Bij de Driekapittelstrijd ging het in de zesde en zevende eeuw om een interne kerkelijke twist over de verhouding tussen de goddelijke en menselijke natuur van Jezus Christus.

Het Concilie van Chalcedon (451) had de christologische strijd over de natuur van Jezus-Christus niet kunnen bijleggen, maar een serie nieuwe schisma’s veroorzaakt. In 519 werd in ieder geval onder keizer Justianus I het Acaciaans schisma tussen de Kerken van Rome en Constantinopel bijgelegd. Er bleef echter een zeker wantrouwen bestaan en vooral de kloof tussen de diofysitische "orthodoxe" Kerk en de in Syrië en Egypte talrijke monofysieten werd door deze bijlegging nog verder verdiept. Keizer Justinianus (527–565) probeerde daarom uit politieke noodzaak en onder invloed van keizerin Theodora I een toenadering te bewerken. In een poging om ook de monofysitische, antichalcedonense kerkgemeenschappen in het Byzantijnse Rijk weer in de christelijke orthodoxie op te nemen, streefde de keizer vanaf 532 naar de veroordeling van de hoofdschuldigen aan de nestoriaanse ketterij uit de tijd voor het Concilie van Efeze (431). Het Nestorianisme was twintig jaar voor Chalcedon de gemeenschappelijke tegenstander van de orthodoxen en de monofysieten geweest, en Justinianus hoopte kennelijk, door een terugval op deze tegenstelling een verzoening te bereiken.

De drie omstreden theologen waren: Ibas van Edessa († 457), Theodoretus van Cyrrhus († 466) en Theodorus van Mopsuestia († 428) met de door hen geproduceerde geschriften, onder andere de brief van Ibas von Edessa aan de Pers Mari.

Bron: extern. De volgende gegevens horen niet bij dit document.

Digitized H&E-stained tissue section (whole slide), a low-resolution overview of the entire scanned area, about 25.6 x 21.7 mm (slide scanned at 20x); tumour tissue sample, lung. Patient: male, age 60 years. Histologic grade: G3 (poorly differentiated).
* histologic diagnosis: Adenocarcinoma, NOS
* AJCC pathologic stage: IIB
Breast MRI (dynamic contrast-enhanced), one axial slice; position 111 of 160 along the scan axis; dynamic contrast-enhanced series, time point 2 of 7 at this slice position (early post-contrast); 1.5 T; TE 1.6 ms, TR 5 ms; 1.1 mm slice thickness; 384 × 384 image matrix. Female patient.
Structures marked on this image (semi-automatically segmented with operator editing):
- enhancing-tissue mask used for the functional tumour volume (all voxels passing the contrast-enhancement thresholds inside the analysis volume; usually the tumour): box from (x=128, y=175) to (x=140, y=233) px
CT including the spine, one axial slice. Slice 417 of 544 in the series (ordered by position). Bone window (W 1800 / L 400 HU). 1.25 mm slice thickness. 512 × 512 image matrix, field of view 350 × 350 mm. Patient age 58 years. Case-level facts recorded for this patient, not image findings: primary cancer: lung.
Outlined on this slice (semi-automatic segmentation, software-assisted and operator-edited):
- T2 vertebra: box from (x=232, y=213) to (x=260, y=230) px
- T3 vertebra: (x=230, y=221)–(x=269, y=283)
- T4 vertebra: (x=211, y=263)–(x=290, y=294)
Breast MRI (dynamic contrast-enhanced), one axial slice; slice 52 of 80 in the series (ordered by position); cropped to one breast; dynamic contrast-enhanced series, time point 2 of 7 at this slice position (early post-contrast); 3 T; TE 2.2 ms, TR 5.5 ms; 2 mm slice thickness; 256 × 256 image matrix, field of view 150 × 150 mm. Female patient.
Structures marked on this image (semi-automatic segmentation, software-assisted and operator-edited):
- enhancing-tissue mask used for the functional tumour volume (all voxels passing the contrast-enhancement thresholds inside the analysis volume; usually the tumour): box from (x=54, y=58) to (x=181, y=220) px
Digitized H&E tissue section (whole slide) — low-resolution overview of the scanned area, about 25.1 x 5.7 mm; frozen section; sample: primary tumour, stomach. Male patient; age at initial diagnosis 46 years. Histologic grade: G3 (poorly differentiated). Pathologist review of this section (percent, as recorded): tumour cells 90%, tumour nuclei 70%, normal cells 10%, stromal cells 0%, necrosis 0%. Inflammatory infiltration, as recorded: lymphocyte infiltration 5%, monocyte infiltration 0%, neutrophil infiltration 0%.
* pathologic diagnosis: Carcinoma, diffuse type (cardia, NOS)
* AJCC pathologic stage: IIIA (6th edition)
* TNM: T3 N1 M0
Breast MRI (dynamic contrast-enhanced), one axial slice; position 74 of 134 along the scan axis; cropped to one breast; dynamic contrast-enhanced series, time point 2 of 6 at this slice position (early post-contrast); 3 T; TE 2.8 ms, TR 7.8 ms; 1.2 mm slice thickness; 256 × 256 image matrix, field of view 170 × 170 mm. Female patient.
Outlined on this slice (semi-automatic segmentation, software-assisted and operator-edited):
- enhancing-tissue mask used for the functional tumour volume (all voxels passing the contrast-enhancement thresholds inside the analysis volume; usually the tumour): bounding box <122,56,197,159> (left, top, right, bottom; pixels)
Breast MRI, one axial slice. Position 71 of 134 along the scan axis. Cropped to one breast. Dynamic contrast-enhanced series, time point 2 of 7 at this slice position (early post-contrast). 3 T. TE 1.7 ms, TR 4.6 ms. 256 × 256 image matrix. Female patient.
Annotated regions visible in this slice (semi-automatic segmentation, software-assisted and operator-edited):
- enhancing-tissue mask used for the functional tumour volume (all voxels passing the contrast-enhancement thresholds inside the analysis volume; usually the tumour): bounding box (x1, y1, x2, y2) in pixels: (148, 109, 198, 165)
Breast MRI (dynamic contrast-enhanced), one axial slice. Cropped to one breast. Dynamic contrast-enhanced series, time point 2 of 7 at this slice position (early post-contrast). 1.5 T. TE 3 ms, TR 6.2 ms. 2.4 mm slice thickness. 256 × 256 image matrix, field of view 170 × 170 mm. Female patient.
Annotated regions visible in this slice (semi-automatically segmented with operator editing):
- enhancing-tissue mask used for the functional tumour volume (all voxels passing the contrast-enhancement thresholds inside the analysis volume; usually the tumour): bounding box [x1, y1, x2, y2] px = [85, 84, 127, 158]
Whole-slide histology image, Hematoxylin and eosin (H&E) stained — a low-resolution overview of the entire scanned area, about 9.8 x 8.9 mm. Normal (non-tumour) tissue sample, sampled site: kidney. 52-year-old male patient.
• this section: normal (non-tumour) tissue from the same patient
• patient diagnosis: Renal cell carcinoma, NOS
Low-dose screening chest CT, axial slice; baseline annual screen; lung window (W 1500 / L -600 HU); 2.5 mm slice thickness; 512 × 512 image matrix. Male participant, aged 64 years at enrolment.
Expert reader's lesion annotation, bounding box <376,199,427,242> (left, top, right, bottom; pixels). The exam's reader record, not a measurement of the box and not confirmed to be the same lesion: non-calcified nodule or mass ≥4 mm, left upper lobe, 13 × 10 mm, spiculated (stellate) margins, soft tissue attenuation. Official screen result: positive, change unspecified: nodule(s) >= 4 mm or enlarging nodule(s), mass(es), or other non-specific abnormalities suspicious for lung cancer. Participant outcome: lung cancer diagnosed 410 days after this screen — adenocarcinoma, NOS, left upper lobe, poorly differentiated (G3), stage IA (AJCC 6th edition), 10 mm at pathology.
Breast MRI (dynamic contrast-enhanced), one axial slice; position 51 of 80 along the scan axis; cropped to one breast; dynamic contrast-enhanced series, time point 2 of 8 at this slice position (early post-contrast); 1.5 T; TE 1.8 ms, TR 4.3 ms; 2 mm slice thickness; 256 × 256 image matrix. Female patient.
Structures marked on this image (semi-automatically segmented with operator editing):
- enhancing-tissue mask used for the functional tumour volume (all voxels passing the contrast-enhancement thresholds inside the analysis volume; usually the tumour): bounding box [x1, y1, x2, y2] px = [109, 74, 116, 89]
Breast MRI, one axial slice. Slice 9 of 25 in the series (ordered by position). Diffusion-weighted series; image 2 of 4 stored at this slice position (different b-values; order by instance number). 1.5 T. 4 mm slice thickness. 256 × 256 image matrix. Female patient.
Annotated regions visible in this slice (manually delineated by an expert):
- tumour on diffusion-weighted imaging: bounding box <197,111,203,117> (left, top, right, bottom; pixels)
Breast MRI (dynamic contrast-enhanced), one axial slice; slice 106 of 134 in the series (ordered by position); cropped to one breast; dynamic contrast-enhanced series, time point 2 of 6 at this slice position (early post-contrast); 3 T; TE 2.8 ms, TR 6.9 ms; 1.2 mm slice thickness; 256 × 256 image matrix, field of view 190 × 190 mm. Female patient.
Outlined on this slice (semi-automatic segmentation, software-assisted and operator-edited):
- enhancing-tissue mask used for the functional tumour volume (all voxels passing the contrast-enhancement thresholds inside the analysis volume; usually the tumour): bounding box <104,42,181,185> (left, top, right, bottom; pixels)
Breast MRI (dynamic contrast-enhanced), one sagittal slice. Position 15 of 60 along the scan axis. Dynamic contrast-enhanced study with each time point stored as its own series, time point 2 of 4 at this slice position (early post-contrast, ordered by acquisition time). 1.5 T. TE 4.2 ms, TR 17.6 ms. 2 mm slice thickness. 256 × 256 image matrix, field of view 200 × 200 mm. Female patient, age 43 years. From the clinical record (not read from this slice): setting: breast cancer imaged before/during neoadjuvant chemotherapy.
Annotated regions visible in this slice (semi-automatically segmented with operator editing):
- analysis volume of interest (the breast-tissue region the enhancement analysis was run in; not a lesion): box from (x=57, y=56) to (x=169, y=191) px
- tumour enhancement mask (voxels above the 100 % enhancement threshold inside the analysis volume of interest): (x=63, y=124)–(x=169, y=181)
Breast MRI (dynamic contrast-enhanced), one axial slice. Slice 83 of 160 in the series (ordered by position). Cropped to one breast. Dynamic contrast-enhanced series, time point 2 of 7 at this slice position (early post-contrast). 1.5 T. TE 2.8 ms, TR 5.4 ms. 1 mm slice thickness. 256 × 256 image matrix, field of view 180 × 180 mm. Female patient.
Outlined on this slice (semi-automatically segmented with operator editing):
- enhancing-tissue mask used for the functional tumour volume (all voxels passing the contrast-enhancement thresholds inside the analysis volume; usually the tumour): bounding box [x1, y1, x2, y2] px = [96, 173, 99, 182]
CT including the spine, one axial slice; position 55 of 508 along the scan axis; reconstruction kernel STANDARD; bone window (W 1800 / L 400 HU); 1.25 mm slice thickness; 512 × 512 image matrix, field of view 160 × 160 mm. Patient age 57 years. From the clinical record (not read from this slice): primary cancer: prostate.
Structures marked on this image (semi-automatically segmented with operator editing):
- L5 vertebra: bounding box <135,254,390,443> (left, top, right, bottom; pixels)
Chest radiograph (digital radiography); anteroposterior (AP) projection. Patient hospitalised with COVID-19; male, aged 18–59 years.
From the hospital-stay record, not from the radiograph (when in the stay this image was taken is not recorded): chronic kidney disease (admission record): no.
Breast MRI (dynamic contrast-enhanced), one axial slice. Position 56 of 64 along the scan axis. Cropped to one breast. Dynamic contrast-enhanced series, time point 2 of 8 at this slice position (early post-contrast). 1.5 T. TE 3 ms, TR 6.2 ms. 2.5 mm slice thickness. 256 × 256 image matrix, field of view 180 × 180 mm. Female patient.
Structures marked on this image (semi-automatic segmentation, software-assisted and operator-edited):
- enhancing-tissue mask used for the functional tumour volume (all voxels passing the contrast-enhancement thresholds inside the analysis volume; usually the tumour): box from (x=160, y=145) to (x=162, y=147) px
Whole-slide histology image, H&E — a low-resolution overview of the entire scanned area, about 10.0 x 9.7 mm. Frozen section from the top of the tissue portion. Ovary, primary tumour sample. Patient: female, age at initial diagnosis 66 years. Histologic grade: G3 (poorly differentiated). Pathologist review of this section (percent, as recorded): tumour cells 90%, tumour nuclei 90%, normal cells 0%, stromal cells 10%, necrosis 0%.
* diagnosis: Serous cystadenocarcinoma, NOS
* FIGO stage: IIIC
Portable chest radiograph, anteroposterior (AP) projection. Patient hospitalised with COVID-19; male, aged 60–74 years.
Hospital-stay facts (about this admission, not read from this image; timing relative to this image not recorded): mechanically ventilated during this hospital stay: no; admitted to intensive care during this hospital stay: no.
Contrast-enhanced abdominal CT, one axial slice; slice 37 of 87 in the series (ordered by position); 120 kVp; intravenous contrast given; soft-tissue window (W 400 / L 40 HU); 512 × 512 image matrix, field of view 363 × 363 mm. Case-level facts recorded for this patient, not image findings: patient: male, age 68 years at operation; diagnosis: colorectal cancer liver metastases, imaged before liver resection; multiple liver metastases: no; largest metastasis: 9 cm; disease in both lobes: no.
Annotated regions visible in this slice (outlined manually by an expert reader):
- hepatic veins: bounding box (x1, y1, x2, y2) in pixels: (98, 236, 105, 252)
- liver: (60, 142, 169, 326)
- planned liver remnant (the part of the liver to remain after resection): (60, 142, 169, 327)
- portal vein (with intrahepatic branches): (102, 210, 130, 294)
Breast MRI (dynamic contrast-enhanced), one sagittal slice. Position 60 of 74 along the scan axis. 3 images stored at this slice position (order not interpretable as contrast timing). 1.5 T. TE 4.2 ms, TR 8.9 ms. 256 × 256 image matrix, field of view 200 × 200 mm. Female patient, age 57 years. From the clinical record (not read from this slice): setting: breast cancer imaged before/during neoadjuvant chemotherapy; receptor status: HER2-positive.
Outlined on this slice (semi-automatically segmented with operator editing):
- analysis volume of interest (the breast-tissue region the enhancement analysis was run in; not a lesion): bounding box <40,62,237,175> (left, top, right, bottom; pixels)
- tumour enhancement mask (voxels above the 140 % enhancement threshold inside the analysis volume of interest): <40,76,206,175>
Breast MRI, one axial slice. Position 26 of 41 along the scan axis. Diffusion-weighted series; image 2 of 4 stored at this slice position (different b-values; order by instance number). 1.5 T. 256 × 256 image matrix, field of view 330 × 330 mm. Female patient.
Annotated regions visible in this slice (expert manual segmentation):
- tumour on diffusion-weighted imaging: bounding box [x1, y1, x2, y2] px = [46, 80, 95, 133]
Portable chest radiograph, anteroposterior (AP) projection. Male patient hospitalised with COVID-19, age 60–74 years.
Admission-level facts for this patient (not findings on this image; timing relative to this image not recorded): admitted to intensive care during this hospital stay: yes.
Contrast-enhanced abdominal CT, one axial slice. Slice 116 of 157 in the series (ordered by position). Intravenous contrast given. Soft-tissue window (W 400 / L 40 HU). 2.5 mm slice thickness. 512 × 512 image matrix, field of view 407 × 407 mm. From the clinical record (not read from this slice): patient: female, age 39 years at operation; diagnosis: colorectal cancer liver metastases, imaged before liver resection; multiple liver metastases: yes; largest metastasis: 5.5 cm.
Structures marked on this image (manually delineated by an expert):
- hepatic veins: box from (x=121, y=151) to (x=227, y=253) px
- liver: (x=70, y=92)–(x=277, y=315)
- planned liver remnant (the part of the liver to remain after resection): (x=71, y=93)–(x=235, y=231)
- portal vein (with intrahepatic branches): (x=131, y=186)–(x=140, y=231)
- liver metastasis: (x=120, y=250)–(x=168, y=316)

Vooral het werk en de persoon van Theodorus van Mopsuestia werden door keizer Justinianus in 551 in het Driekapitteldecreet, volledig bewaard gebleven in de Chronicon Paschale (551), als nestoriaans veroordeeld. Onder de „drie Kapittels“ verstaat men de persoon en het werk van de drie theologen.

Het plan van Justinianus lukte echter niet, want enerzijds toonden de monofysieten zich niet onder de indruk en anderzijds zorgde de veroordeling van de drie nestoriaanse auteurs vooral in het Westen voor verontwaardiging. Men weigerde daar de betreffende teksten als ketters te beschouwen en men zag in de keizerlijke actie een verkapte poging om de monofysieten te bevoordelen. Paus Vigilius, die het Driekapitteldecreet aanvankelijk sterk veroordeelde, werd nadat de troepen van Justinianus de Oostgoten uit Italië hadden verdreven, in 553 naar Constantinopel ontboden. In de loop van de gesprekken over de drie kapittels werd Vigilius, na een vlucht in de conciliekerk van Chalcedon, met geweld gedwongen naar Constantinopel terug te keren. Nadat hij daar was aangekomen, verbrak Justinianus zijn belofte om Vigilius niet met de Drie Kapittels te confronteren. Daarop werd er het oecumenisch concilie van Constantinopel gehouden om de kwestie van de Driekapittels af te sluiten. Vigilius weigerde categorisch aan het concilie deel te nemen als er niet meer bisschoppen uit het Westen aanwezig waren. De meesten van deze bisschoppen kwamen echter niet en het Concilie volgde desondanks de veroordeling door Justinianus. Pas toen Vigilius, onder druk van keizerlijke diplomaten zich officieel achter het besluit had geschaard, mocht hij de terugreis naar Rome aanvaarden, waarbij hij onderweg in Syracuse overleed.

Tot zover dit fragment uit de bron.